From: brianjparker (brianjparker_at_[hidden])
Date: 2002-02-19 23:50:17
--- In boost_at_y..., "Fernando Cacciola" <fcacciola_at_g...> wrote:
> >
> >template<typename T1, typename T2>
> >auto min(T1 t1, T2 t2)
> >{
> > if (t1 < t2) return t1;
> > else return t2;
> >}
>
> This example won't behave as intended.
> The type of foo() (the return type), is determined at runtime, not
compile
> time.
> 'auto' here would actually mean 'boost::any', but we are
considering a
> compile-time type deduction, not a dynamic typing.
>
> This example, however, pops up an important thing:
>
> The type of the result of a function can ONLY be determined by its
return
> expression. As I pointed out, it cannot be determined by the
function
> arguments becuase there is no reason why a function should return a
type
> associated with the type of its arguments.
>
> But a return expression can only have a fixed known-at-compile-time
type. It
> doesn't matter which sort of type deduction is used, the type must
be fixed,
> otherwise, we are talking about true dynamic typing as in 'min'
above, but
> we don't want that.
>
> Therefore, 'auto' for a return type will allow implicit conversions
to an
> implicit type.
>
> The only case when it will guarantee no implicit conversions is
when a
> single auto variable is used for the return expresion:
>
> auto foo()
> {
> auto r = some();
> return r ;
> }
>
> If the return expression includes anything else, including more
than one
> auto variables, it could involve an implicit conversion.
>
> auto foo()
> {
> auto a = someA();
> auto b = someB();
> return choose_one() ? a : b ; // posible implicit conversion
here.
> }
>
>
>
> Just as I wear the hat of 'don't use implicit conversions', I would
wear the
> hat of "don't use auto return types" if they were allowed.
>
> I do however, support the 'auto' for variable declaration because
there is
> not a conversion involved even though the type is implicit.

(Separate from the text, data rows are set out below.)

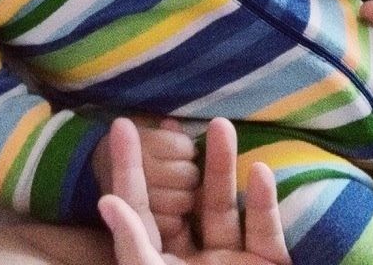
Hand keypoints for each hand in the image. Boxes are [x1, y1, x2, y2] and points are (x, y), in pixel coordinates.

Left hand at [98, 117, 290, 264]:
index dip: (129, 170)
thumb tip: (107, 200)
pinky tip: (261, 173)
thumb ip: (134, 247)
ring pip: (224, 208)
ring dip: (223, 168)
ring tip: (220, 127)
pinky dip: (264, 204)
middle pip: (185, 202)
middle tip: (175, 122)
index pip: (138, 210)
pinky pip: (265, 232)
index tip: (122, 126)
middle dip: (183, 163)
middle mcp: (193, 263)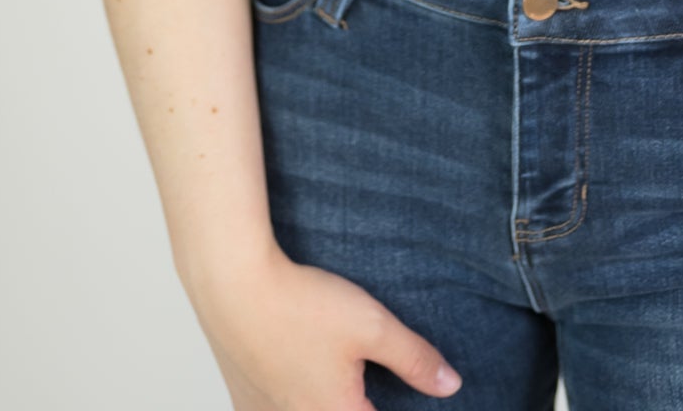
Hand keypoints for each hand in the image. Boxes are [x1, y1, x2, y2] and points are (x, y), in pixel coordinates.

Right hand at [189, 245, 462, 408]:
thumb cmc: (301, 305)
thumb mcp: (372, 326)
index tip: (394, 381)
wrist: (233, 285)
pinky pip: (275, 409)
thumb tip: (450, 385)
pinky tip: (296, 367)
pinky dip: (292, 394)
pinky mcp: (244, 400)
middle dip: (358, 396)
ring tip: (329, 366)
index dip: (395, 400)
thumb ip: (414, 359)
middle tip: (364, 373)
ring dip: (324, 396)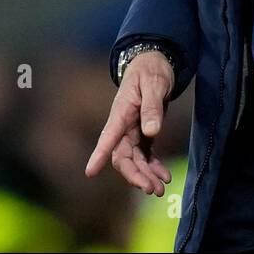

The auto in the min() function example would be a well-defined
compile-time-deduced type- it would be the common conversion type of
all return paths (which is just extended version of the type
conversion rules of operator ?: ). A min function that takes
arbitrary arguments *must* have as a return type the common
conversion type of the arguments, so one way or another you will need
to deduce this common type and cast the arguments to it; "auto" (or
my preferred template<typename R> syntax) just makes this convenient
and obvious.
As you say, in the case where there is a single return path, or all
return paths return the same type then the function return will be of
that type; and the case where different convertible types are
returned then one or more of them will involve an implicit conversion
to the common conversion type (just like ?:).
This is a feature- computing the common conversion type of several
types is essential for writing fully generic functions that take
arbitrary arguments.
,Brian Parker